Сестра Инес основала Свято-Троицкую обитель в 1986 году. Обитель находится на берегу озера Аматитлан (1188 м над уровнем моря), рядом — один из самых активных вулканов Центральной Америки – Пакайя.
О детстве и путях Господних
– Моя семья совершенно нерелигиозна, и у них не было связей ни с Православной Церковью, ни даже с Церковью Католической. Просто в детстве меня и моих сестёр отправили в католическую школу, потому что она была близко от того места, где мы жили. И потому, что стипендия была.
Там я была с детского сада и до самого конца обучения. Преподавание было религиозное, с самого начала мне нравились религиозные идеи, и сама по себе идея монастыря очень привлекала. Но это был мой личный выбор, семья не очень его поддерживала.
Моя мама считает, что всё произошло потому, что в два года я тяжело заболела, находилась почти на пороге смерти, и она посвятила меня Богоматери. Я выздоровела и, наверное, это оказало влияние на мой последующий путь.
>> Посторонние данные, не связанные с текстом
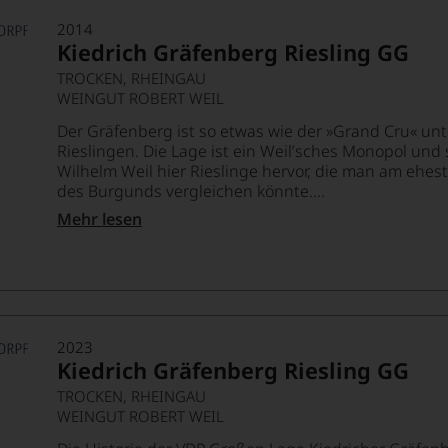
2014
Kiedrich Gräfenberg Riesling GG
TROCKEN, RHEINGAU
WEINGUT ROBERT WEIL
Der Gräfenberg ist so etwas wie der »Grand Cru« un
Rieslingen. Die Lage ist ein Weil’sches Monopol und 
Wilhelm Weil hier Rieslinge hervor, die man am ehe
des Burgunds vergleichen könnte....
Mehr lesen
2023
Kiedrich Gräfenberg Riesling GG
TROCKEN, RHEINGAU
WEINGUT ROBERT WEIL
Гватемала-Франция-Россия: по пути рублёвской «Троицы»
В 20 лет я стала монахиней, а потом в библиотеке монастыря обнаружила книги святого Серафима Саровского на испанском языке.
Это были 70-е годы, когда русское религиозное искусство было очень популярно. Поначалу я была во французской общине, и вот во Францию привезли русские иконы. Естественно, выставка была не религиозная, а просто искусствоведческая. Тогда мне подарили открытку с «Троицей» Рублёва. Я была абсолютно поражена.
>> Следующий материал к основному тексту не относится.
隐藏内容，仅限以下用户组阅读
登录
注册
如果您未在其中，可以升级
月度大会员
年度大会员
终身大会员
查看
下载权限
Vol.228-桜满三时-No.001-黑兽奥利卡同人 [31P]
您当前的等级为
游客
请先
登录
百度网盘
В течение шестнадцати лет после этого я оставалась католичкой, но всё больше и больше читала про православную культуру, святых, православное искусство.
В это время католицизм, особенно монашеское движение, испытывал очень сильный кризис, – в монастырях становилось всё меньше и меньше монахинь. И я начала свой духовный поиск: сначала познакомилась с Греческой Православной Церковью, год провела на Святой Земле, в Иерусалиме.
Вернувшись со Святой Земли, я стала искать возможность основать православную общину в Гватемале, и, в конце концов, познакомилась с епископом, который представлял Антиохийскую Церковь.
Россия всегда была в мыслях, но тогда ни Русская Православная Церковь, никакие другие структуры не присутствовали в Гватемале, у наших стран не было даже дипломатических отношений.
Моя семья – и папа, и мама — всегда интересовались русской культурой – не Церковью, не религиозными вопросами, – любили именно культуру.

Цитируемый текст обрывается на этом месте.